Hoy Mónica comparte con nosotros este relato sobre una emoción tan humana como real.
La fiesta de las fogatas
El ruido ensordecedor del silencio me va a matar – pensó mientras tomaba su chaqueta y salía disparado hacia la camioneta. Era un día de ésos en que el sol iluminaba el verde del valle y las hojas de olivos parecían danzar en todo su esplendor. Pero él no veía nada. Mejor dicho, estaba harto de ver. Se dirigió al shopping del pueblo que, aunque podía ser el lugar con más ruido, estaba desierto. Claro, lunes a la mañana. Nadie iba de compras en ese momento.
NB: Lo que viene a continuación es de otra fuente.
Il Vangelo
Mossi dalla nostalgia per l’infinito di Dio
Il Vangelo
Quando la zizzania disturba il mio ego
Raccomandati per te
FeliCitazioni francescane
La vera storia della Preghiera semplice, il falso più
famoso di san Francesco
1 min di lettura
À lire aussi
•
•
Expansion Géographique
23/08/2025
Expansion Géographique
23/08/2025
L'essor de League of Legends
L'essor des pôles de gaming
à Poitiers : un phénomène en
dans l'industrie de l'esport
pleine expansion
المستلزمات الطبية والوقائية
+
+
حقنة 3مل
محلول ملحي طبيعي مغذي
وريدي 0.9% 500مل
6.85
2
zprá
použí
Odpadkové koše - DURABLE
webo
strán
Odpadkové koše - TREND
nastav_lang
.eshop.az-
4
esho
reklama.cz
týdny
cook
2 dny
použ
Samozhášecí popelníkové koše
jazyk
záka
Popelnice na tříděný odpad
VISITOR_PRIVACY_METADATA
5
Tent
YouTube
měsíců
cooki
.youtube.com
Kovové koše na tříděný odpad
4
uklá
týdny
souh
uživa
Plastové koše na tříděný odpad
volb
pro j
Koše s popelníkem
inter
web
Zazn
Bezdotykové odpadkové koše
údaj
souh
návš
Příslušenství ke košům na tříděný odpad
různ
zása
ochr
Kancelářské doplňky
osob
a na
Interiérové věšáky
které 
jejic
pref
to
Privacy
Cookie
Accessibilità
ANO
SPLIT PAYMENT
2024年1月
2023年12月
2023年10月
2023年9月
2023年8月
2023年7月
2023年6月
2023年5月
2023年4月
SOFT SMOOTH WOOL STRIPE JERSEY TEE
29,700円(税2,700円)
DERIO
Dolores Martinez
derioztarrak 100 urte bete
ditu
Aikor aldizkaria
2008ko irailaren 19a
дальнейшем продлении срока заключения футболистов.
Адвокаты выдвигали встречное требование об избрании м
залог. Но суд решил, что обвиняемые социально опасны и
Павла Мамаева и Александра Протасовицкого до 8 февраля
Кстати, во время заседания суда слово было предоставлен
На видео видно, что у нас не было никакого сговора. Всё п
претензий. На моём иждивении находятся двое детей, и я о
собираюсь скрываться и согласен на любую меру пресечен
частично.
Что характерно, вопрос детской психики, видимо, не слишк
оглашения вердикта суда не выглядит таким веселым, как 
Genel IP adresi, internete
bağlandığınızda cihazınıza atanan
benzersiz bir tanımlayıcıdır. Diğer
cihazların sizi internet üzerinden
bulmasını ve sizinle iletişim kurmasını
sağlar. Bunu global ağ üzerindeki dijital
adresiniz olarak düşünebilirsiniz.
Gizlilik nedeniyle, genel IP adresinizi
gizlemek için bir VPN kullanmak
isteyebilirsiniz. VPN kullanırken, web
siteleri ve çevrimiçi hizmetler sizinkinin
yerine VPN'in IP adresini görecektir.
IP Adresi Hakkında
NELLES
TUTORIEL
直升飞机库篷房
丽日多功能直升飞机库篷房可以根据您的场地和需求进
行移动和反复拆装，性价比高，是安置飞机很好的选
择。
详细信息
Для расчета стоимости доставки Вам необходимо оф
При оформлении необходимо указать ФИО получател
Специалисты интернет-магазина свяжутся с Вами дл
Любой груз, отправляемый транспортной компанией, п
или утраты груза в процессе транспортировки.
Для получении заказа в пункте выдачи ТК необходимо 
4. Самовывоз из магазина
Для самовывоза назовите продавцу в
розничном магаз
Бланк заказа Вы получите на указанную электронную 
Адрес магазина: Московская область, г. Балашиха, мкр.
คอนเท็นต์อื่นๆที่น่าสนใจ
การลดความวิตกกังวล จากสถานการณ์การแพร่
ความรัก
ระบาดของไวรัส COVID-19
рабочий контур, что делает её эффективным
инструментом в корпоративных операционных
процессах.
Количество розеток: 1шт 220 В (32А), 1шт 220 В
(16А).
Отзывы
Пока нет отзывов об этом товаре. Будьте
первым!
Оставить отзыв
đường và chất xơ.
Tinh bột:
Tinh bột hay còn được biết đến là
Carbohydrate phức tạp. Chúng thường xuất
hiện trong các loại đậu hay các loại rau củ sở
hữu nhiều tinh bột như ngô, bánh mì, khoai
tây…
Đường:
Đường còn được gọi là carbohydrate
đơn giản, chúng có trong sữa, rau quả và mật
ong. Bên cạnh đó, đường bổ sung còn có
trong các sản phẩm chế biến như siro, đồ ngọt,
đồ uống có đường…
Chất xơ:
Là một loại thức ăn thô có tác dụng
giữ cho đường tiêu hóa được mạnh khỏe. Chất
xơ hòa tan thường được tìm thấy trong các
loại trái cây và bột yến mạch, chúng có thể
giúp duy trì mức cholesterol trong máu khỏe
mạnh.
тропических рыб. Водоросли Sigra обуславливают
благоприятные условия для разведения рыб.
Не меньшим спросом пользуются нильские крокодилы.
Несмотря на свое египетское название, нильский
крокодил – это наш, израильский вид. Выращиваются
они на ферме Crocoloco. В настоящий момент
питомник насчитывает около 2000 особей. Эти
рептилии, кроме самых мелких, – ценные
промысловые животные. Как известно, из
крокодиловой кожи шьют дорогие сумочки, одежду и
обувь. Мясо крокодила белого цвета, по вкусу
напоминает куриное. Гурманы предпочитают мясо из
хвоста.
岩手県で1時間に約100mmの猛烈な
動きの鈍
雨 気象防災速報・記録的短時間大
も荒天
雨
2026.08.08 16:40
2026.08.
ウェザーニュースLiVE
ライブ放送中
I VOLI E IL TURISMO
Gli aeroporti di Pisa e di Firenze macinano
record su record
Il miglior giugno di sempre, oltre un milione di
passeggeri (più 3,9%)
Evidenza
Sobre todo porque era el día de la semana en que se armaba la feria en el pueblo vecino y ahí se encontraban puestos callejeros que ofrecían desde zapatos y artículos de perfumería hasta pescado y alfombras.
Necesitaba llenar su cabeza con algo, sentía que le iba a explotar. Nunca fue bueno para esas cosas, quizás un psicólogo lo tildaría de negador, pero él defendía su forma de ser a rajatabla y no estaba dispuesto a cambiar.
-No te estoy abandonando –las palabras de Sonia le rebotaban en el cerebro.
-¿Y entonces?
-Simplemente me estoy tomando un tiempo –continuó mientras vaciaba un cajón en su valija.
-¿Y para qué cuernos necesitas un tiempo? –preguntó con angustiado enojo.
-Para estar sola y pensar.
-¿En qué diablos debes pensar? –insistió él.
-En mí, en mí, necesito pensar en mí –la mano derecha golpeando sobre el pecho enfatizaba la necesidad-, saber qué quiero y adónde voy. ¿Lo puedes entender?
-Entonces no me amas...
-Sí, sí que te amo pero es que... –se interrumpió.
-¿Qué?
-No sé. Te llamo en estos días –había concluido mientras salía de casa con el peso de la valija y su confusión.
Porque estaba confundida. De eso él estaba seguro. Había dicho que lo amaba, así que no era eso. Pero la vida debería ser más simple. Si dos personas se aman, viven juntas y resuelven los problemas de a dos. ¿Qué era eso de necesitar tiempo para ella? ¡Mujeres modernas! Según recordaba, su madre nunca tenía tiempo para ella y era extremadamente feliz. O al menos eso dijo siempre. Él no tenía esa necesidad. Al contrario, cuando estaba solo se aburría. Le gustaba estar en compañía y eso le parecía de lo más normal. A sus amigos también les gustaba. De hecho, Fabián siempre lo llamaba cuando a su mujer le tocaba trabajar en día domingo.
Y ahora, sin ella, no sabía qué hacer. Esa casa, por la que tanto lucharon, su pequeño espacio en la naturaleza, le resultaba enormemente vacía. Antes le encantaba dormir hasta las 11 al menos cuando le tocaba hacer el turno de la tarde. Ahora, se despertaba a las 7 y no podía volver a cerrar un ojo. Intentó llamarla pero ella nunca respondía. Hacía 4 días que había partido y ni señales. El fantasma de no verla nunca más le rondaba en su pecho como un molesto mosquito en una noche de verano.
Se sentó en uno de los bancos de plástico verde que estaban frente al negocio de jeans. Fue peor. Comenzó a recordar las veces que había venido con ella a ese lugar, cómo reían mientras se probaban pantalones de distintas marcas y talles. Esas pequeñeces que quizás él siempre dio por sentado, ¿volverían a ocurrir?
Un sudor frío le recorrió la cabeza, mezclándose con una lágrima que derramó casi sin darse cuenta. “No sabemos lo que tenemos hasta que lo perdemos”, le resonó en la cabeza. Y con esa conciencia, se largó a llorar como un chico, como no había llorado nunca.